■ Textauszug
Zudem ist es mehr als fragwürdig, ob die Schweiz und die EU vor Ende Juli eine Lösung zur harten Nuss der Personenfreizügigkeit finden werden. Für die Union sei es technisch unmöglich, ihre Ressourcen nach dem Brexit zugunsten der Schweiz zu verschwenden, sagt der Brüsseler Wirtschaftsanwalt Jean Russotto, ein erfahrener Beobachter der Beziehungen zwischen der Schweiz und der EU.
Der Schweizer Bundespräsident Johann Schneider-Ammann hatte dies am Tag nach dem Brexit-Entscheid selber eingeräumt. «Es ist klar, dass die Suche nach einer Lösung nach dem Austritts-Entscheid des Königreichs schwieriger geworden ist.» Es sei umso schwieriger, weil die Differenzen in den beiden Dossiers «freier Personenverkehr» und «institutionelle Fragen» erheblich blieben, so Schneider-Ammann.

Gespeicherte Dateneinträge:

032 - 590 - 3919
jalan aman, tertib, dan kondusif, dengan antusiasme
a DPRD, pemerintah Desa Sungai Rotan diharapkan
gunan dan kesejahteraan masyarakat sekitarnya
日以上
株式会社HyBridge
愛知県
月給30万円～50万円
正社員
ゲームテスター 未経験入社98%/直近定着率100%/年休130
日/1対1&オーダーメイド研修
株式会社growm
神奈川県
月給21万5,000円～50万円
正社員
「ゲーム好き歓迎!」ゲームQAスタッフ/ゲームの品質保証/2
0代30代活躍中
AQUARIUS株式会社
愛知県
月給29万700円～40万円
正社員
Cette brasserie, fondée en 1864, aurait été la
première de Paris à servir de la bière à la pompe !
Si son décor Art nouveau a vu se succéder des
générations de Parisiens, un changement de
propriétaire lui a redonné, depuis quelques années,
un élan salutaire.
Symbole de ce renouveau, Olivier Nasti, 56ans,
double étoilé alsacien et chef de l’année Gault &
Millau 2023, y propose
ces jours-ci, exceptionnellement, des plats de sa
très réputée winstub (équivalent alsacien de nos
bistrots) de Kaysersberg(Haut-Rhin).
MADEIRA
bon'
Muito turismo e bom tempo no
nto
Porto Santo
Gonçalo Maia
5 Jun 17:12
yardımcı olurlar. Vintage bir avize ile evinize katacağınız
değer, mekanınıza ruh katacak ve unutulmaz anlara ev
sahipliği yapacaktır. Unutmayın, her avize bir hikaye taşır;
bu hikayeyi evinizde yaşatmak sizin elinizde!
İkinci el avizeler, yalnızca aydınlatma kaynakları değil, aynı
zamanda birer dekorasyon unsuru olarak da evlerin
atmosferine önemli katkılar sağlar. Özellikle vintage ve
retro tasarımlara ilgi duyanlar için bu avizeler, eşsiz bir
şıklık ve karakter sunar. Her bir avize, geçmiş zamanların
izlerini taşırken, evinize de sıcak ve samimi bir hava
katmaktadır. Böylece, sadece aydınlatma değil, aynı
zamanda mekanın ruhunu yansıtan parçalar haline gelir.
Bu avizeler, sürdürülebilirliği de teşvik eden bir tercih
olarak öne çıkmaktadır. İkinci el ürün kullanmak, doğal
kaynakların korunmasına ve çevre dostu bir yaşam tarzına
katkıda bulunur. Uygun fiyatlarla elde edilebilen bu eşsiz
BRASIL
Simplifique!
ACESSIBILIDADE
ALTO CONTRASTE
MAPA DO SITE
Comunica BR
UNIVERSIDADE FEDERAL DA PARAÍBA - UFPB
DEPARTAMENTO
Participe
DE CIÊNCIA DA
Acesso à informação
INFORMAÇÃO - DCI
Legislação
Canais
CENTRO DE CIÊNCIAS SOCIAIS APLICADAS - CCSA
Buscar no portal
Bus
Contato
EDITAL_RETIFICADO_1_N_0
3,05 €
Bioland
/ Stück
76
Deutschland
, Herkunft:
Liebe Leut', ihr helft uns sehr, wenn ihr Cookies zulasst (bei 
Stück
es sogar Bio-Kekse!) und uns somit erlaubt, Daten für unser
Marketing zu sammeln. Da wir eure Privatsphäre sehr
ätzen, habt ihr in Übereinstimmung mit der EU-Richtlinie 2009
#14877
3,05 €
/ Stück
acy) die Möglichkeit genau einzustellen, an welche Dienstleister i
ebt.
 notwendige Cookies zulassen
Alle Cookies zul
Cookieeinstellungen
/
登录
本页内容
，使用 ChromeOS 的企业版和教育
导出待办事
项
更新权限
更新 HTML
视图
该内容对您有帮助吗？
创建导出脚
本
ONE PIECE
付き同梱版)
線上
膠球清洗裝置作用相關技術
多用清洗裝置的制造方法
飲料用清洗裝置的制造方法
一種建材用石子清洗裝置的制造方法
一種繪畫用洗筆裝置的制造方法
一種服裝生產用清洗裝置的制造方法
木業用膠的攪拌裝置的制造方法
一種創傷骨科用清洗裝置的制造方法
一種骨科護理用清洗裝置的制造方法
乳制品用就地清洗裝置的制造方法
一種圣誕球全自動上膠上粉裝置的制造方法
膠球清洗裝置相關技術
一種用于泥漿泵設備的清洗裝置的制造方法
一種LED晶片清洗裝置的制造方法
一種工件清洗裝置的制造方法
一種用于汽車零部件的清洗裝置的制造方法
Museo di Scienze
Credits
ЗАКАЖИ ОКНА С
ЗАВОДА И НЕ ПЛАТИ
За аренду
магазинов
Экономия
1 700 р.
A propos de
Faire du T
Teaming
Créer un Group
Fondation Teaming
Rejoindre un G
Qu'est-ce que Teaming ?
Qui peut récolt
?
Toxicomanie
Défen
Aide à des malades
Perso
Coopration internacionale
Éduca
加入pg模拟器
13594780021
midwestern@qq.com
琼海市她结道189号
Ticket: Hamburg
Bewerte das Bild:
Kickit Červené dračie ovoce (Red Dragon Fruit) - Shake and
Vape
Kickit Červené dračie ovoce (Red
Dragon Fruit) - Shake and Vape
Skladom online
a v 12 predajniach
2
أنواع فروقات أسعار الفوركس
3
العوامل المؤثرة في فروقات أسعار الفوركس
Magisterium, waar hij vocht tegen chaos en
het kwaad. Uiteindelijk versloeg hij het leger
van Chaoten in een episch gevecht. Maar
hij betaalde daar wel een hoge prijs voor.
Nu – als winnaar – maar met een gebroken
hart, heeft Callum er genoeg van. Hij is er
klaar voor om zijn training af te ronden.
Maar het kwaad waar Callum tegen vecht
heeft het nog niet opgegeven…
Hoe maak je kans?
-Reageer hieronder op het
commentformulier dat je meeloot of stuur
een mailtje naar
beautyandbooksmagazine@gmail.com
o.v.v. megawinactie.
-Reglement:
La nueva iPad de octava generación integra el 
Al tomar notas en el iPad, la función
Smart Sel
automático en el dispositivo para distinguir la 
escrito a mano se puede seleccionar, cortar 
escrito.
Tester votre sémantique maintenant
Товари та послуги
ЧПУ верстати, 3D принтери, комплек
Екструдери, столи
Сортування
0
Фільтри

■ Arbeitsauftrag 1
Fassen Sie den Textauszug über die Beziehungen zwischen der Schweiz und der EU in zwei Sätzen zusammen.
■ Arbeitsauftrag 2
Setzen Sie den Textauszug über die Beziehungen zwischen der Schweiz und der EU im Anschluss an seinen letzten Satz fort.

■ Antwort 1
Es ist fraglich, ob die Schweiz und die EU vor Ende Juli eine Lösung bei der Personenfreizügigkeit finden, denn nach Aussage des Brüsseler Wirtschaftsanwalts Jean Russotto kann die Union nach dem Brexit ihre Ressourcen technisch nicht zugunsten der Schweiz verschwenden. Bundespräsident Johann Schneider-Ammann räumte am Tag nach dem Brexit-Entscheid ein, dass die Suche nach einer Lösung schwieriger geworden sei, zumal die Differenzen in den Dossiers «freier Personenverkehr» und «institutionelle Fragen» erheblich blieben.

■ Antwort 2
Der Haken ist, dass die Zeit für die Schweiz drängt. Der neue Verfassungsartikel 121aExterner Link, der jährliche Höchstzahlen und Kontingente für Ausländerinnen und Ausländer in der Schweiz vorsieht und zu 100% unvereinbar ist mit dem bilateralen Abkommen über den freien Personenverkehr, muss bis Februar 2017 umgesetzt sein. Sollte es zu keiner Einigung über die Umsetzung des neuen Artikels kommen, müsste der Bundesrat das Gesetz per Verordnung erlassen.
Katastrophen-Szenario
Das Katastrophen-Szenario hat sich bereits eingestellt. Der Bundesrat, die Landesregierung, zieht die Aktivierung einer einseitigen Schutzklausel in Betracht, was eine ganze Flut von Folgen provozieren würde. Die Schweiz würde das Protokoll zur Ausdehnung der Personenfreizügigkeit auf Kroatien nicht ratifizieren können. Die unmittelbare Konsequenz davon: das wichtige Abkommen, das die Schweiz am europäischen Forschungsprogramm Horizon 2020 teilhaben lässt, würde ins Wasser fallen, rückwirkend auf den 1. Januar 2017.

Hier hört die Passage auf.